The Ferguson rifle is the first breech-loading rifle to be adopted by the military. It had a much faster fire rate than muskets, and was one of only a very few rifles that could be reloaded while in the prone position. The cost was much higher than any other rifle used by the British military. It had an accurate range of approximately 100 yards with a 3- to 4-inch inaccuracy. The creator of this rifle, Major Patrick Ferguson, used approximately 100 of them for his rifle corps; however, when the Major was mortally wounded the rifle production ended and Ferguson's unit was disbanded. Only two military examples of Ferguson rifles are known to exist today, along with a few civilian models and modern reproductions.

===Brown Bess musket===
The Brown Bess musket was the gun used by the British military from 1722 until about 1838. It was used throughout the Revolutionary War, the Napoleonic Wars and the War of 1812. It was capable of firing approximately three to four shots per minute. The Brown Bess Musket was a flint-lock musket, meaning it would use flint in order to spark the gunpowder loaded into the gun to cause the gun to fire.

==French weapons==

===Charleville musket===
The Charleville musket was the primary musket used by French infantry during the American Revolution. Getting its name from the principal French arsenal located in Charleville, France in the Champagne-Ardenne province, this weapon had a general effective range of 80-150 yards and fired a .69-cal round. A typical Charleville musket is 60.00 inches in length, weighs an average of 10.06 lb (loaded), and is capable of firing two rounds per minute. These single-shot, muzzle-loaded muskets contained iron sights and are notorious for being the superior weapon to the British Brown Bess due to its lighter weight and (relatively) higher accuracy.
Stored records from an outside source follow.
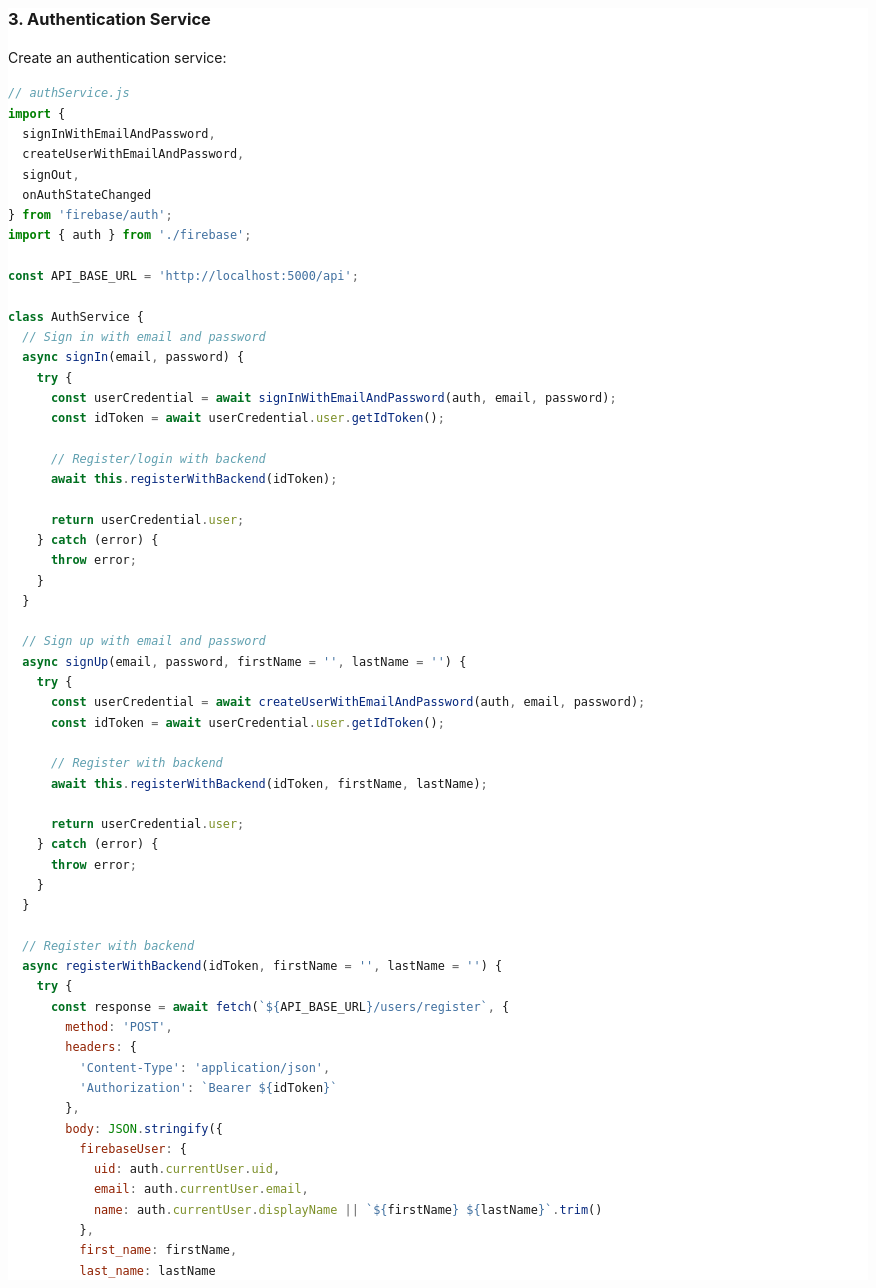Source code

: ### 3. Authentication Service

Create an authentication service:

```javascript
// authService.js
import { 
  signInWithEmailAndPassword, 
  createUserWithEmailAndPassword,
  signOut,
  onAuthStateChanged 
} from 'firebase/auth';
import { auth } from './firebase';

const API_BASE_URL = 'http://localhost:5000/api';

class AuthService {
  // Sign in with email and password
  async signIn(email, password) {
    try {
      const userCredential = await signInWithEmailAndPassword(auth, email, password);
      const idToken = await userCredential.user.getIdToken();
      
      // Register/login with backend
      await this.registerWithBackend(idToken);
      
      return userCredential.user;
    } catch (error) {
      throw error;
    }
  }

  // Sign up with email and password
  async signUp(email, password, firstName = '', lastName = '') {
    try {
      const userCredential = await createUserWithEmailAndPassword(auth, email, password);
      const idToken = await userCredential.user.getIdToken();
      
      // Register with backend
      await this.registerWithBackend(idToken, firstName, lastName);
      
      return userCredential.user;
    } catch (error) {
      throw error;
    }
  }

  // Register with backend
  async registerWithBackend(idToken, firstName = '', lastName = '') {
    try {
      const response = await fetch(`${API_BASE_URL}/users/register`, {
        method: 'POST',
        headers: {
          'Content-Type': 'application/json',
          'Authorization': `Bearer ${idToken}`
        },
        body: JSON.stringify({
          firebaseUser: {
            uid: auth.currentUser.uid,
            email: auth.currentUser.email,
            name: auth.currentUser.displayName || `${firstName} ${lastName}`.trim()
          },
          first_name: firstName,
          last_name: lastName
```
Numerous models of the Charleville musket were utilized in the American Revolution. The French shipped 11,000 muskets to Philadelphia, Pennsylvania, and 37,000 to Portsmouth, New Hampshire; both of these shipments contained model 1760s muskets. The model 1777 was not shipped to American troops; however, they were used as the primary armament for General Rochambeau's regiments that departed for America in 1780. Many infantrymen utilized a 15-inch bayonet; according to many reports, bayonets may have accounted for over 1/3 of all kills.
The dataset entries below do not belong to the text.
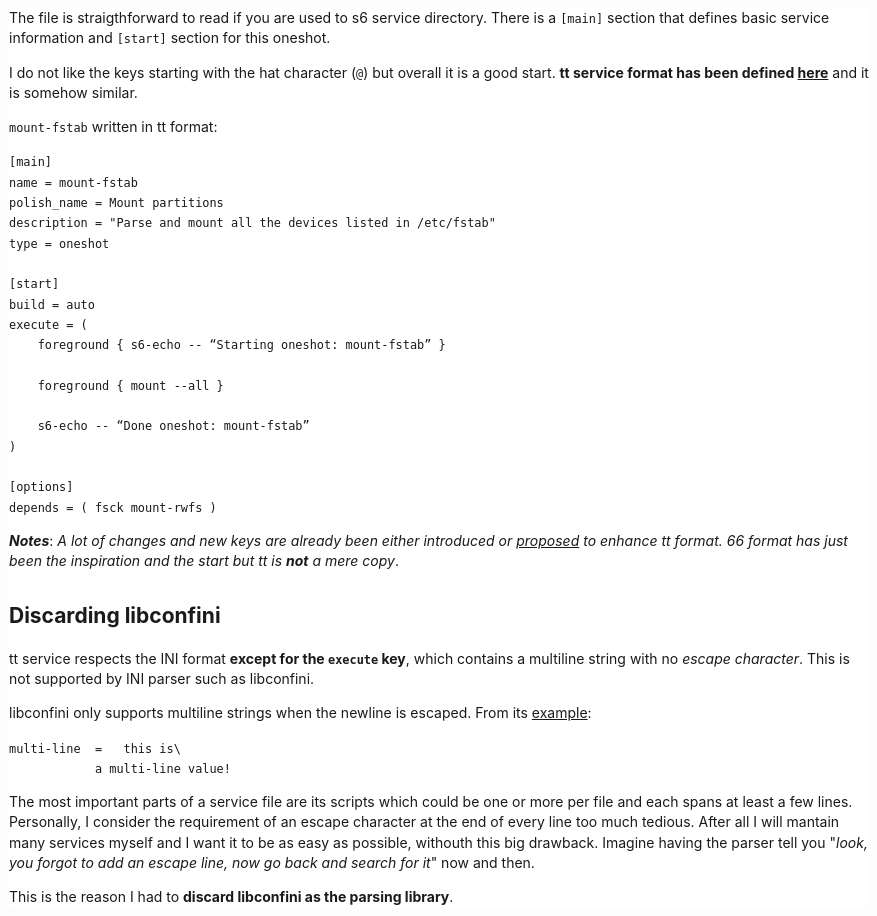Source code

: The file is straigthforward to read if you are used to s6 service directory. There is a `[main]` section that defines basic service information and `[start]` section for this oneshot.

I do not like the keys starting with the hat character (`@`) but overall it is a good start. **tt service format has been defined [here][tt service format]** and it is somehow similar.

[tt service format]: https://github.com/DanySpin97/tt/issues/2

`mount-fstab` written in tt format:

```
[main]
name = mount-fstab
polish_name = Mount partitions
description = "Parse and mount all the devices listed in /etc/fstab"
type = oneshot

[start]
build = auto
execute = (
    foreground { s6-echo -- “Starting oneshot: mount-fstab” }
    
    foreground { mount --all }
    
    s6-echo -- “Done oneshot: mount-fstab”
)

[options]
depends = ( fsck mount-rwfs )
```

***Notes***: _A lot of changes and new keys are already been either introduced or [proposed][tt provider proposal] to enhance tt format. 66 format has just been the inspiration and the start but tt is_ ***not*** _a mere copy_.

[tt provider proposal]: https://github.com/DanySpin97/tt/issues/9

## Discarding libconfini

tt service respects the INI format **except for the `execute` key**, which contains a multiline string with no _escape character_. This is not supported by INI parser such as libconfini.

libconfini only supports multiline strings when the newline is escaped. From its [example][libconfini multiline example]:

[libconfini multiline example]: https://github.com/madmurphy/libconfini/blob/master/examples/ini_files/self_explaining.conf#L40

```
multi-line	=	this is\
			a multi-line value!
```

The most important parts of a service file are its scripts which could be one or more per file and each spans at least a few lines. Personally, I consider the requirement of an escape character at the end of every line too much tedious. After all I will mantain many services myself and I want it to be as easy as possible, withouth this big drawback. Imagine having the parser tell you "_look, you forgot to add an escape line, now go back and search for it_" now and then.

This is the reason I had to **discard libconfini as the parsing library**.


[tt]: https://github.com/danyspin97/tt
[devember1]: https://danyspin97.org/blog/devember-2019-rewriting-66/
[devember2]: https://danyspin97.org/blog/devember-2019-first-ten-days/
[libconfini]: https://github.com/madmurphy/libconfini/
[INI file]: https://en.wikipedia.org/wiki/INI_file
[s6 service directories]: https://skarnet.org/software/s6/servicedir.html
[66 frontend]: https://web.obarun.org/software/66/frontend.html
[66-exherbo]: https://gitlab.exherbo.org/exherbo-misc/66-exherbo/-/tree/master
[freenode]: https://freenode.net/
==Native American weapons==

===Tomahawk===
A tomahawk, or war club, was the favorite weapon of the Native Americans during the revolutionary war. These traditional hatchets were often made of stone and wood and could be used for a variety of purposes. They were useful in hand-to-hand combat, could be thrown short distances, and were often used as tools. Tomahawks usually consisted of a light wooden handle and a thin square blade. More often than not, they would have one thick spike protruding from one end of the blade. These spikes could be used as tools or weapons. Contrary to popular belief, tomahawks very rarely had any decorative markings. Instead, they were simple and functional.